[Susan notes: The author weighs in on vouchers in Washington D. C.]
Published in Washington Post
What does it say about the leadership of a city when three key city officials are willing to take new federal money to support a school voucher "experiment"?
What are D.C. Mayor Anthony Williams, D.C. Board of Education President Peggy Cooper Cafritz and D.C. Council member Kevin Chavous (D-Ward 7) planning to do about their responsibility to "leave no child behind"?
Apparently, these city officials have given up on bringing significant and comprehensive change to the D.C. public schools and are settling instead for an unproven program. Only a handful of useful studies have been done on the effectiveness of school vouchers, and their findings have been more scattered than conclusive.
That D.C. public schools rank at the bottom among the school districts in the region is no surprise. Low test scores parallel high rates of poverty. And make no mistake, most children in the District live in or on the edge of poverty.
Poverty, though, cannot be an excuse for giving up on educating these children. Rather it should be a starting point for thinking creatively. Why opt for vouchers that might help some students over comprehensive school reform that could help all students?
Perhaps D.C. leaders think they don't have the money to bring real experimentation into all the city schools that need it. Maybe that is why they have opted to enter into a deal with key congressional leaders to exact new federal money for a relative handful of students rather than spend their political capital on trying to fix the schools they oversee. Taking federal money for vouchers seems to be a tacit admission that they cannot win the politics of local school reform.

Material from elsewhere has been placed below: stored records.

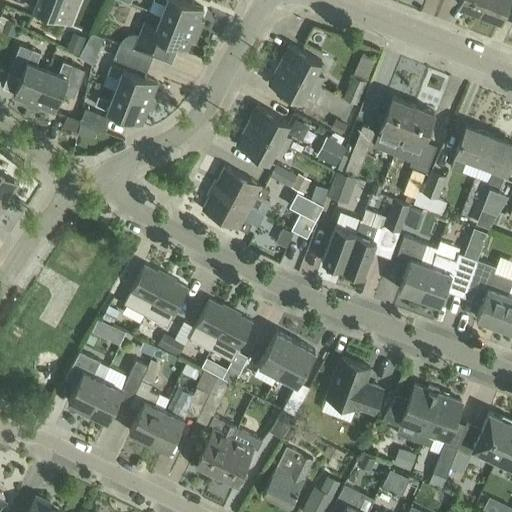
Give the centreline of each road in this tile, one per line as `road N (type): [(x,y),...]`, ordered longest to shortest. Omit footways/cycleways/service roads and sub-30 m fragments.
road 1 (residential): [(511,370),(289,293),(114,202),(105,179)]
road 2 (residential): [(105,179),(199,118),(264,0)]
road 3 (residential): [(193,511),(0,419)]
road 4 (tertiary): [(511,70),(327,0)]
road 5 (residential): [(0,289),(66,185)]
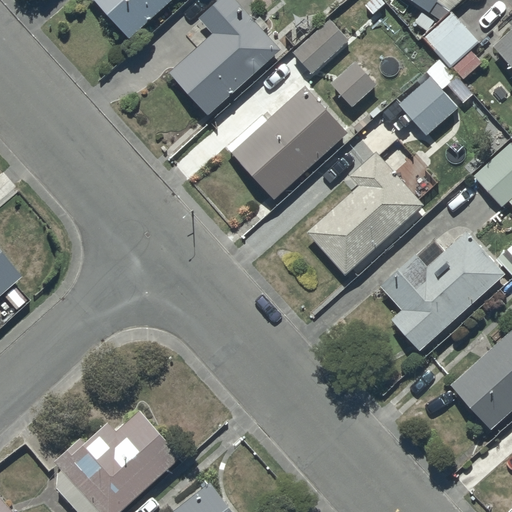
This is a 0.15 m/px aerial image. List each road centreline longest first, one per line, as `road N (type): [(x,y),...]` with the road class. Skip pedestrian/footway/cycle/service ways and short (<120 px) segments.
road 1 (residential): [(400,511),(159,247)]
road 2 (residential): [(159,247),(0,71)]
road 3 (residential): [(0,391),(159,247)]
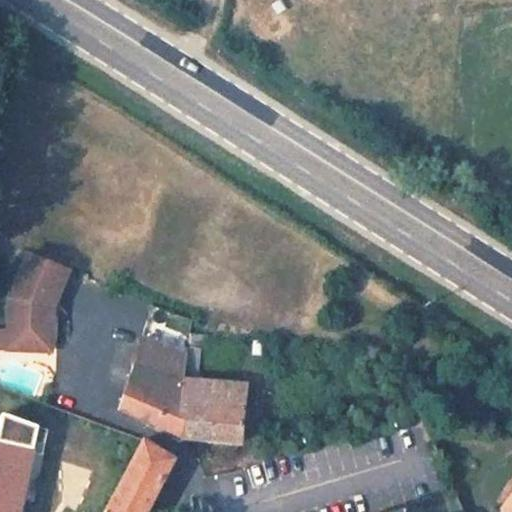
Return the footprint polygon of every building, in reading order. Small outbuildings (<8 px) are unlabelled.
[(5,335),(4,353),(47,355),(49,323),(44,322),(45,312),(47,308),(51,310),(66,277),(26,258),(7,302),(5,335)] [(116,410),(178,438),(237,444),(242,388),(196,383),(199,349),(202,349),(203,336),(188,335),(185,357),(141,342),(116,410)] [(0,461),(16,465),(19,449),(29,451),(34,428),(5,418),(0,418),(0,461)] [(169,461),(138,443),(117,486),(103,511),(143,511),(169,462),(169,461)] [(19,449),(16,465),(26,467),(29,451),(19,449)] [(0,511),(15,511),(16,510),(7,508),(16,465),(0,461),(0,511)] [(26,467),(16,465),(7,508),(16,510),(26,467)] [(511,511),(511,492),(501,509),(504,511),(511,511)] [(432,503),(434,511),(444,511),(448,511),(445,500),(432,503)]
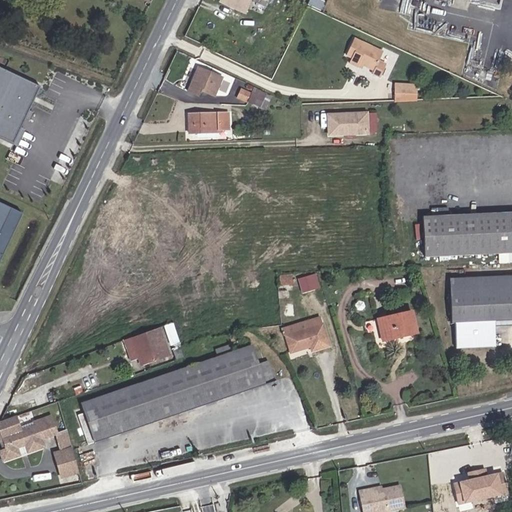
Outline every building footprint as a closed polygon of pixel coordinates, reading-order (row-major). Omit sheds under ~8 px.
[(222,0),(222,1),(245,12),(250,0),(222,0)] [(254,0),(254,2),(262,6),(267,8),(270,3),(271,0),(254,0)] [(262,6),(254,2),(251,10),(258,14),(262,6)] [(377,63),(382,54),(353,40),(345,57),(350,59),(348,65),(357,69),(358,66),(362,67),(372,72),(371,76),(378,79),(385,67),(377,63)] [(40,87),(0,67),(0,139),(12,145),(40,87)] [(218,75),(199,67),(190,90),(199,93),(201,88),(212,92),(218,75)] [(223,90),(229,93),(235,79),(230,76),(223,90)] [(407,95),(407,86),(393,86),(394,95),(407,95)] [(407,95),(394,95),(394,103),(415,102),(415,86),(407,86),(407,95)] [(255,104),(259,95),(248,90),(244,99),(255,104)] [(266,110),(272,96),(260,91),(260,92),(259,95),(255,104),(254,105),(266,110)] [(229,113),(190,114),(191,132),(219,131),(219,130),(230,129),(229,113)] [(366,136),(366,116),(328,117),(329,137),(366,136)] [(30,221),(0,207),(0,274),(3,276),(30,221)] [(121,209),(108,238),(126,247),(140,218),(121,209)] [(511,216),(422,221),(423,261),(511,256),(511,216)] [(137,239),(144,265),(157,260),(150,235),(137,239)] [(511,276),(450,279),(452,324),(456,324),(457,349),(496,347),(495,322),(511,321),(511,276)] [(293,278),(280,277),(280,285),(293,286),(293,278)] [(313,277),(300,281),(304,294),(317,290),(313,277)] [(418,335),(414,313),(378,319),(383,342),(418,335)] [(281,327),(283,334),(323,323),(321,316),(281,327)] [(323,323),(283,334),(288,352),(309,346),(310,351),(329,346),(323,323)] [(174,345),(166,324),(161,326),(168,347),(174,345)] [(161,326),(132,336),(142,364),(152,361),(150,354),(168,347),(161,326)] [(219,357),(83,403),(95,440),(254,386),(266,382),(275,379),(269,361),(260,364),(253,345),(234,351),(231,344),(216,349),(219,357)] [(186,356),(182,345),(174,348),(177,359),(186,356)] [(266,382),(254,386),(258,398),(270,394),(266,382)] [(23,430),(17,414),(2,420),(0,424),(0,426),(8,452),(0,454),(0,456),(1,461),(21,455),(18,447),(27,444),(30,452),(46,446),(43,438),(55,434),(59,433),(53,415),(36,421),(37,425),(39,431),(25,436),(23,430)] [(23,430),(25,436),(39,431),(37,425),(23,430)] [(60,452),(73,448),(67,430),(59,433),(55,434),(60,452)] [(80,472),(73,448),(60,452),(53,454),(61,478),(80,472)] [(510,492),(506,472),(490,476),(488,468),(471,472),(473,479),(457,483),(461,503),(510,492)] [(406,507),(401,485),(381,490),(371,492),(371,489),(362,491),(366,511),(381,511),(388,511),(406,507)]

Yes, school reform is difficult and frustrating. But during my 30 years in the field of education, this is the first time that I have seen local leaders throw in the towel on public education in quite this way.
What will happen to all the students who don't get vouchers? Are they to be relegated to public schools that will offer them scant hope of finding an equal opportunity to excel?
As willing participants in this decision on vouchers, the mayor, the school board president and the Ward 7 council member have fallen short of their public responsibility. They also are perpetuating a long history of the District being the poor relative in the federal family that takes whatever handouts it can get.
Accepting this particular bit of federal largess, however, speaks volumes about what these city officials think home rule means and whether the children were ever part of their definition.
Gary R. Galluzzo, Professor, George Mason Univ.